◆ Task
Scan the records for the word "percent". Report each line where it occurs.

◆ Extracted entries
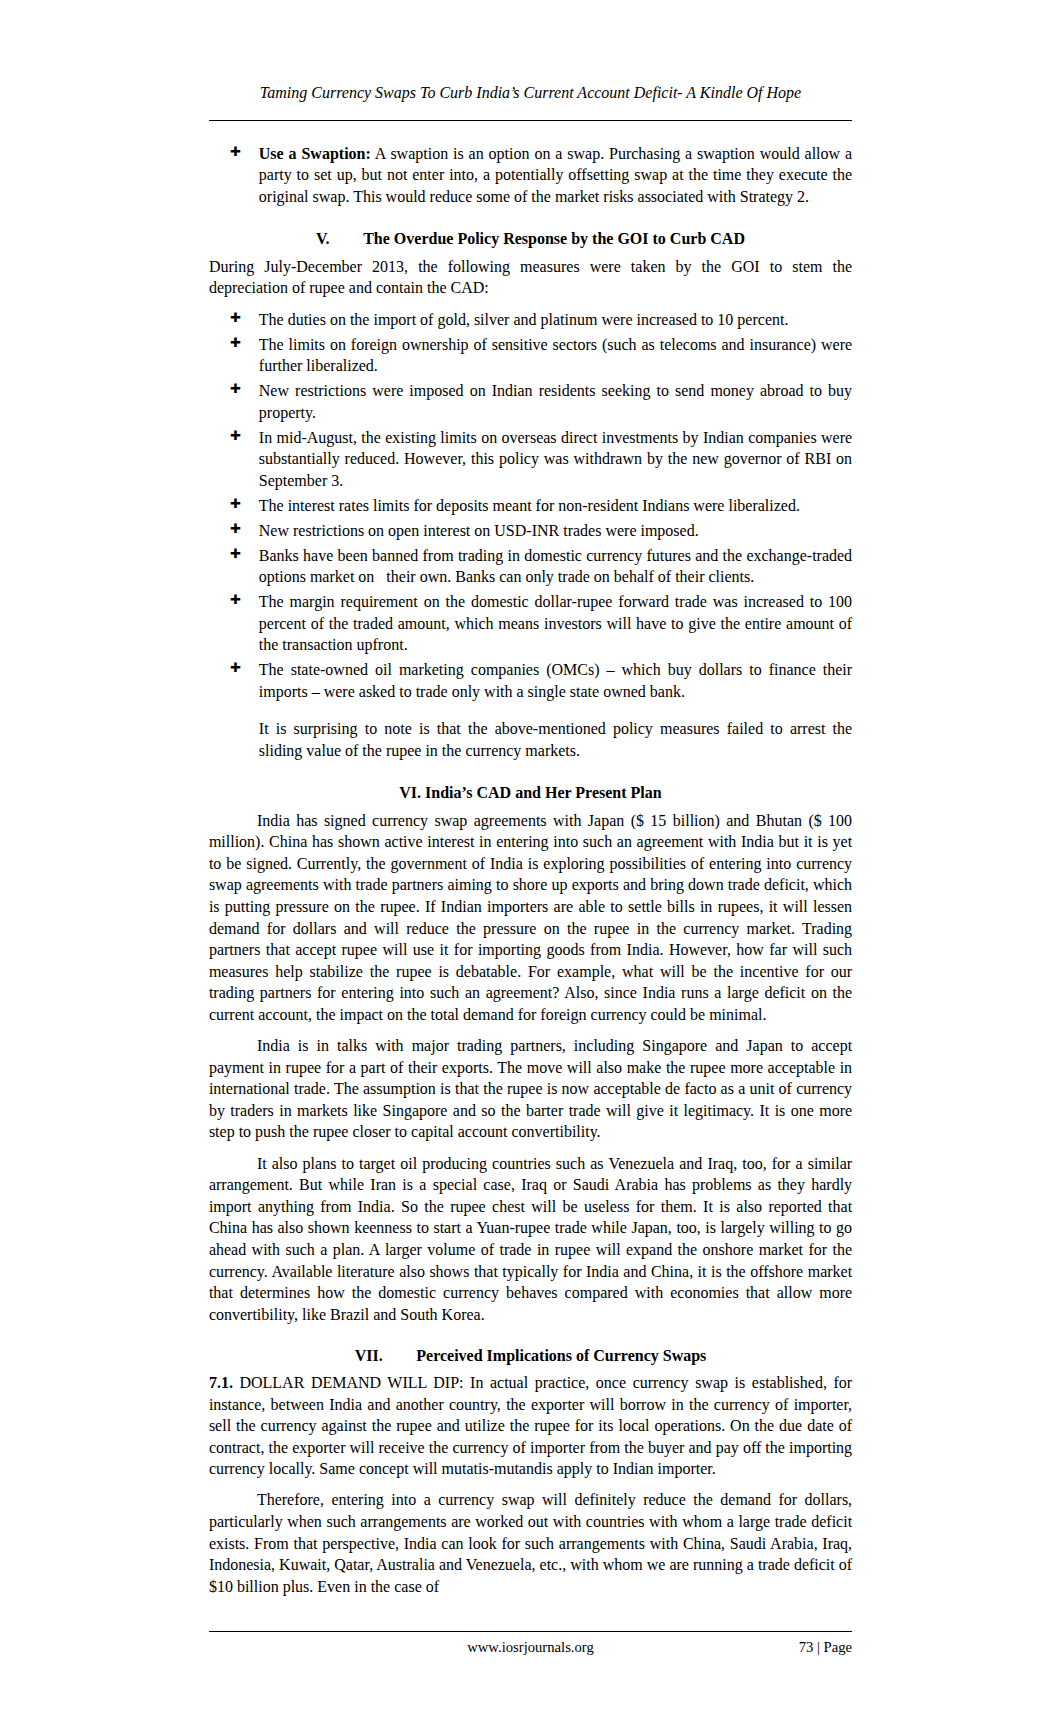Taming Currency Swaps To Curb India’s Current Account Deficit- A Kindle Of Hope
Use a Swaption: A swaption is an option on a swap. Purchasing a swaption would allow a party to set up, but not enter into, a potentially offsetting swap at the time they execute the original swap. This would reduce some of the market risks associated with Strategy 2.
V. The Overdue Policy Response by the GOI to Curb CAD
During July-December 2013, the following measures were taken by the GOI to stem the depreciation of rupee and contain the CAD:
The duties on the import of gold, silver and platinum were increased to 10 percent.
The limits on foreign ownership of sensitive sectors (such as telecoms and insurance) were further liberalized.
New restrictions were imposed on Indian residents seeking to send money abroad to buy property.
In mid-August, the existing limits on overseas direct investments by Indian companies were substantially reduced. However, this policy was withdrawn by the new governor of RBI on September 3.
The interest rates limits for deposits meant for non-resident Indians were liberalized.
New restrictions on open interest on USD-INR trades were imposed.
Banks have been banned from trading in domestic currency futures and the exchange-traded options market on their own. Banks can only trade on behalf of their clients.
The margin requirement on the domestic dollar-rupee forward trade was increased to 100 percent of the traded amount, which means investors will have to give the entire amount of the transaction upfront.
The state-owned oil marketing companies (OMCs) – which buy dollars to finance their imports – were asked to trade only with a single state owned bank.
It is surprising to note is that the above-mentioned policy measures failed to arrest the sliding value of the rupee in the currency markets.
VI. India’s CAD and Her Present Plan
India has signed currency swap agreements with Japan ($ 15 billion) and Bhutan ($ 100 million). China has shown active interest in entering into such an agreement with India but it is yet to be signed. Currently, the government of India is exploring possibilities of entering into currency swap agreements with trade partners aiming to shore up exports and bring down trade deficit, which is putting pressure on the rupee. If Indian importers are able to settle bills in rupees, it will lessen demand for dollars and will reduce the pressure on the rupee in the currency market. Trading partners that accept rupee will use it for importing goods from India. However, how far will such measures help stabilize the rupee is debatable. For example, what will be the incentive for our trading partners for entering into such an agreement? Also, since India runs a large deficit on the current account, the impact on the total demand for foreign currency could be minimal.
India is in talks with major trading partners, including Singapore and Japan to accept payment in rupee for a part of their exports. The move will also make the rupee more acceptable in international trade. The assumption is that the rupee is now acceptable de facto as a unit of currency by traders in markets like Singapore and so the barter trade will give it legitimacy. It is one more step to push the rupee closer to capital account convertibility.
It also plans to target oil producing countries such as Venezuela and Iraq, too, for a similar arrangement. But while Iran is a special case, Iraq or Saudi Arabia has problems as they hardly import anything from India. So the rupee chest will be useless for them. It is also reported that China has also shown keenness to start a Yuan-rupee trade while Japan, too, is largely willing to go ahead with such a plan. A larger volume of trade in rupee will expand the onshore market for the currency. Available literature also shows that typically for India and China, it is the offshore market that determines how the domestic currency behaves compared with economies that allow more convertibility, like Brazil and South Korea.
VII. Perceived Implications of Currency Swaps
7.1. DOLLAR DEMAND WILL DIP: In actual practice, once currency swap is established, for instance, between India and another country, the exporter will borrow in the currency of importer, sell the currency against the rupee and utilize the rupee for its local operations. On the due date of contract, the exporter will receive the currency of importer from the buyer and pay off the importing currency locally. Same concept will mutatis-mutandis apply to Indian importer.
Therefore, entering into a currency swap will definitely reduce the demand for dollars, particularly when such arrangements are worked out with countries with whom a large trade deficit exists. From that perspective, India can look for such arrangements with China, Saudi Arabia, Iraq, Indonesia, Kuwait, Qatar, Australia and Venezuela, etc., with whom we are running a trade deficit of $10 billion plus. Even in the case of
www.iosrjournals.org
73 | Page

◆ Task result
The duties on the import of gold, silver and platinum were increased to 10 percent.
The margin requirement on the domestic dollar-rupee forward trade was increased to 100 percent of the traded amount, which means investors will have to give the entire amount of the transaction upfront.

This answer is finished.